One obvious answer is that it is just really fascinating psychology, but there are also relevant and practical reasons to improve your ability to read microexpressions and other nonverbal cues. Not only are they particularly useful during law enforcement interrogations or cross-cultural interactions, but the ability to read others is useful in almost any interpersonal setting.
But first, what exactly is a microexpression? As Humintell’s Director, Dr. David Matsumoto, explains, “Microexpressions are unconscious, extremely quick, sometimes full-face expressions of an emotion. And sometimes they’re partial and very subtle expressions of emotion.”
Often, these microexpressions signify one of the seven basic emotions, but the majority of people either does not see any expression change or cannot understand the brief facial tick they see. Part of this is due to the incredibly brief nature of microexpressions, which can pass over a face as quickly as one-fifteenth of a second.
This means, Dr. Matsumoto points out, that freeze frame shots of individuals exhibiting microexpressions are not particularly subtle, but instead “if you take a freeze frame on it on a video, you’ll see that a lot of times there’s a big facial expression that is very clear about what the person’s mental state is.”
Reading other people’s emotions is not limited to microexpressions, however, as gestures and other types of nonverbal behavior are also telling signs of subtle or hidden emotional states. Dr. Matsumoto divides gestures into “speech illustrators” and “emblems.” The former, speech illustrators, are everyday animated gestures that many people use to emphasize or complement their speech.
Speech illustrators tend to be used by people from every culture, but they do differ in specifics. Emblems, on the other hand, are culturally specific gestures that refer to specific phrases, like a thumbs up.
The ability to read microexpressions is incredibly helpful in law enforcement or national security-related settings, where an interviewee may actively be concealing information. Nonverbal behavior analysis can help us “understand other people’s true feelings, their thoughts, their motivations, their personalities or their intentions.”

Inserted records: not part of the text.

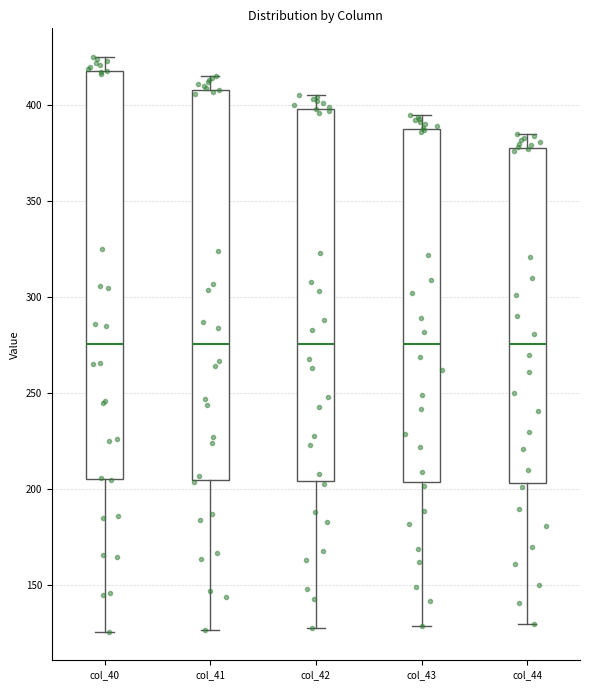

Reading left to right, transcribe this box plot: for each box, give where its median line is, the range the box spans, and where its two whiskers end, as read against the y-axis. The values are not printed on the chart, so give them approximately, as read against the axis.

col_40: median 275, box 205 to 420, whiskers 125 to 425
col_41: median 275, box 205 to 410, whiskers 125 to 415
col_42: median 275, box 205 to 400, whiskers 130 to 405
col_43: median 275, box 205 to 390, whiskers 130 to 395
col_44: median 275, box 205 to 380, whiskers 130 to 385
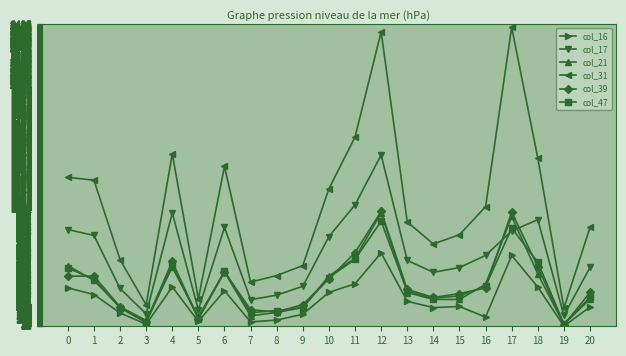

At which label does col_17 reach its peak?

12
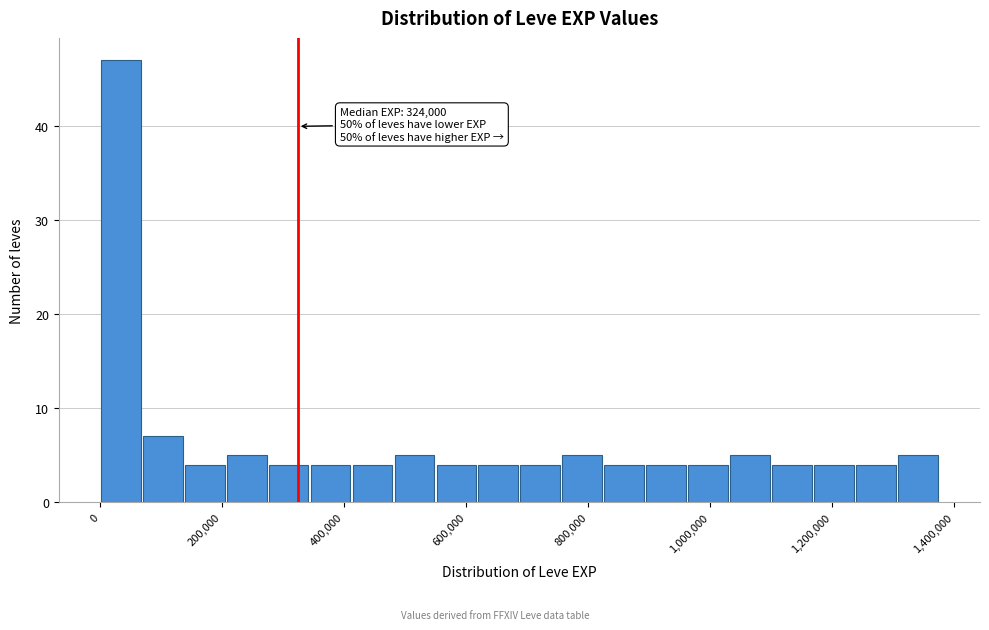

Around what value on the x-axis is the tallest bar? Give the approximate position of its centre, as read against the axis.

40000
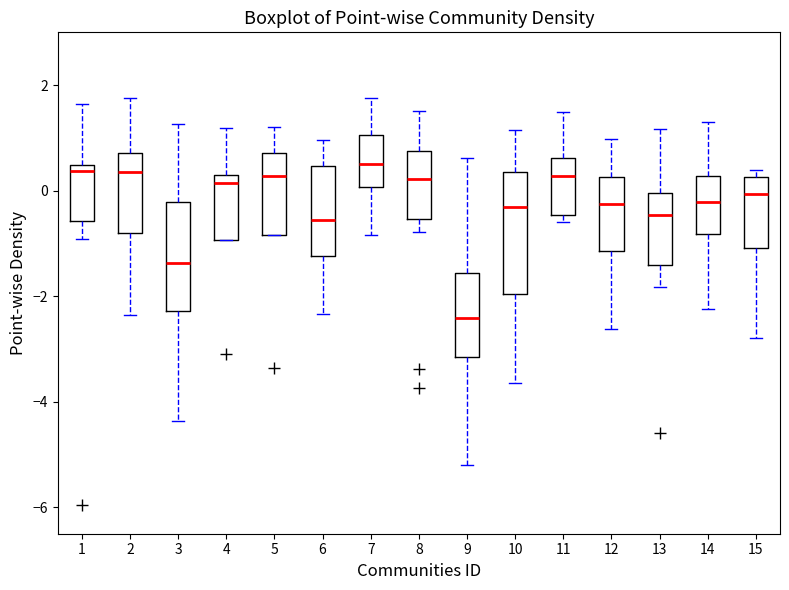

Where is the lower edge of the box at x = 11 on the y-axis? The values are not printed on the chart, so give them approximately, as read against the axis.

-0.4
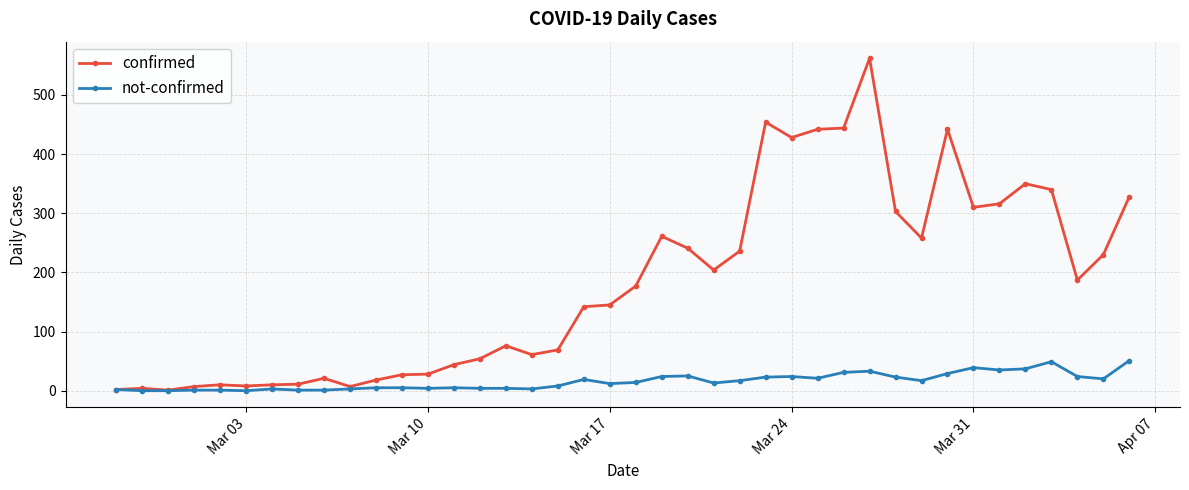

Which series has the widest spread of values?

confirmed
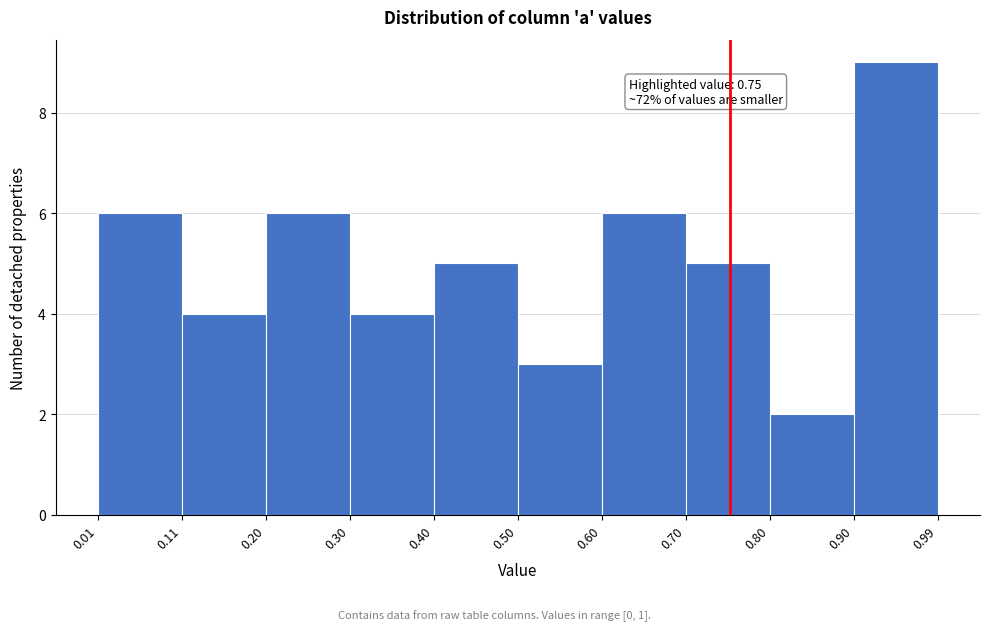

Over which range of the x-axis is the bar tallest?

0.90 to 0.99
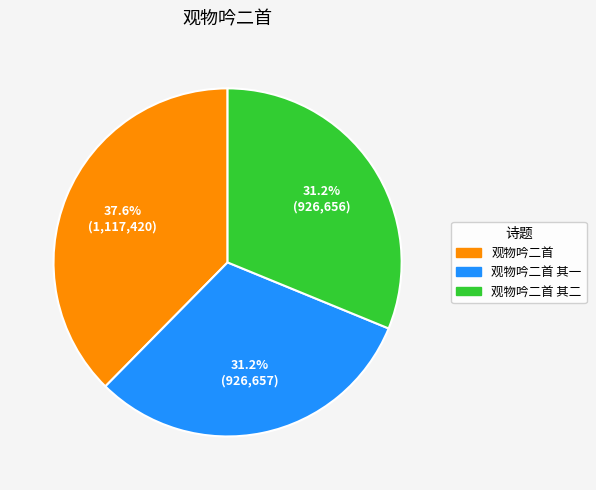

Approximately how many times larger is the value at 观物吟二首 compared to 观物吟二首 其二?

1.2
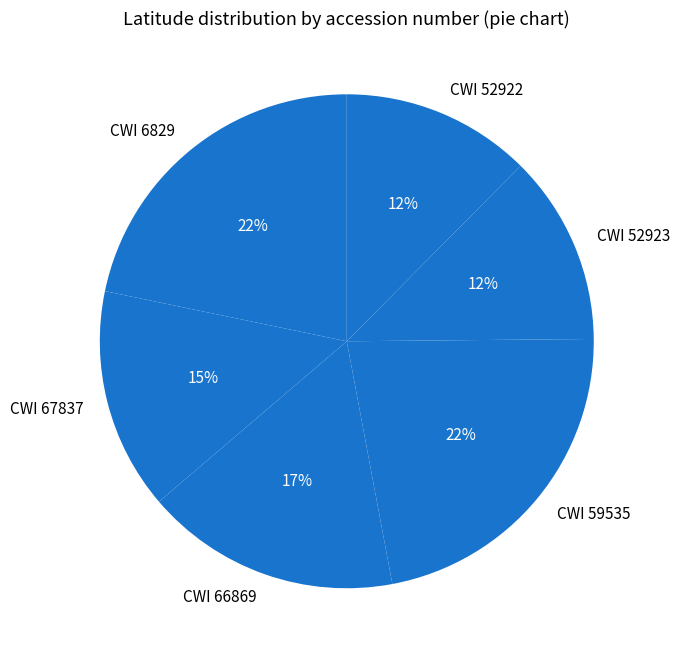

To the nearest percent, what percentage of the pie is CWI 66869?

17%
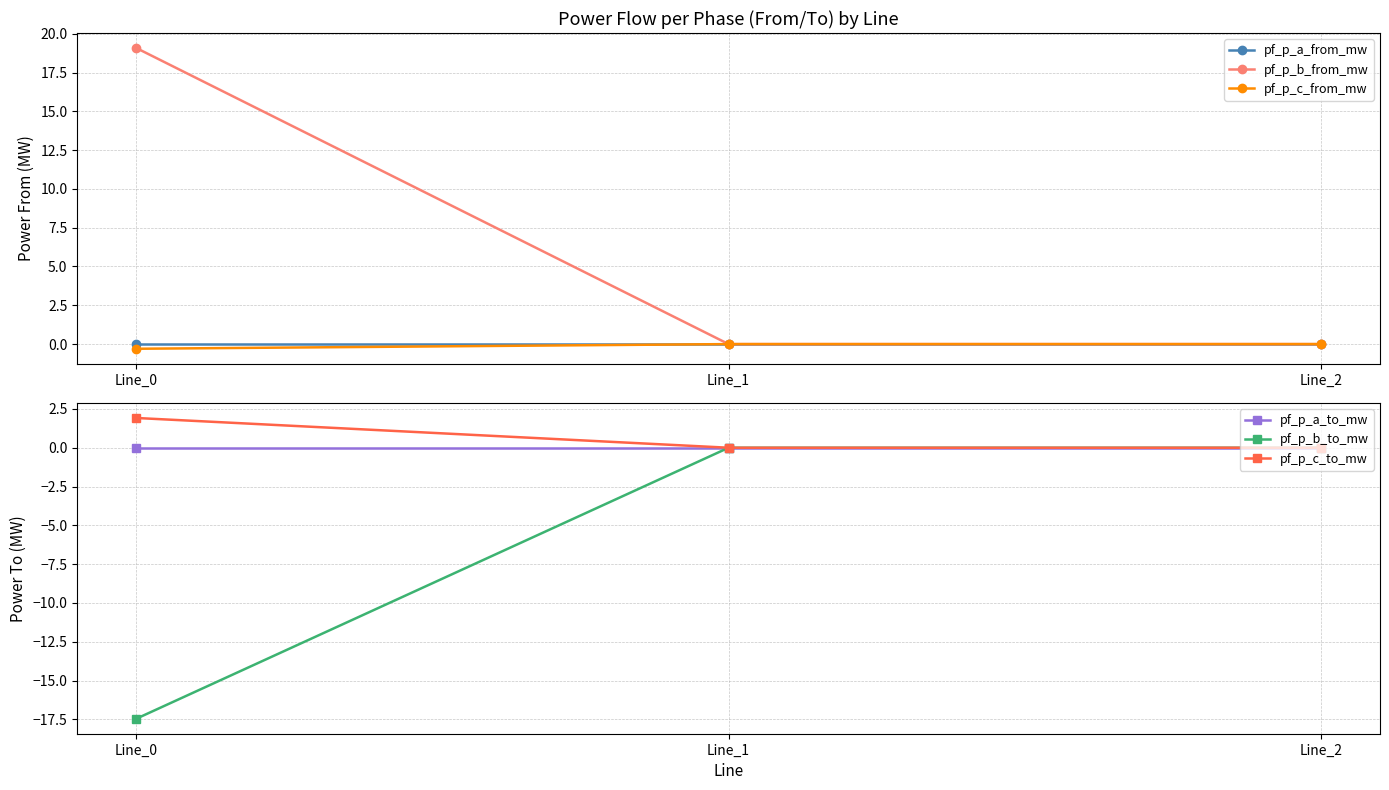

Which series changed the most between Line_0 and Line_2?

pf_p_b_from_mw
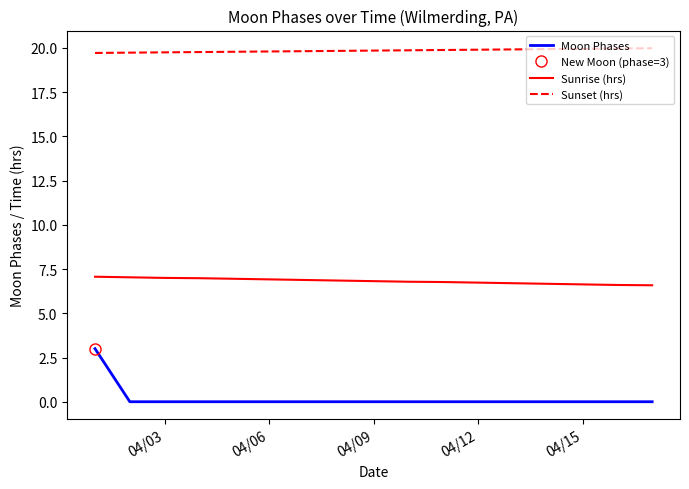

True or false: Moon Phases and Sunrise (hrs) cross at least once.

False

Yet, as Dr. Matsumoto points out, the application of emotional detection is “very clear for anybody whose job it is to be able to get that kind of additional insight.” It is not limited to law enforcement professionals but can be helpful to psychotherapists, sales professionals, lawyers, doctors, etc.
Similarly, as the cultural dependency of different gestures alluded to, the ability to understand nonverbal behavior can help us understand exactly what a person is trying to say. Knowing specific gestures can help, but also given the universality of basic emotional expressions, happiness, anger, or fear all present themselves similarly across the world.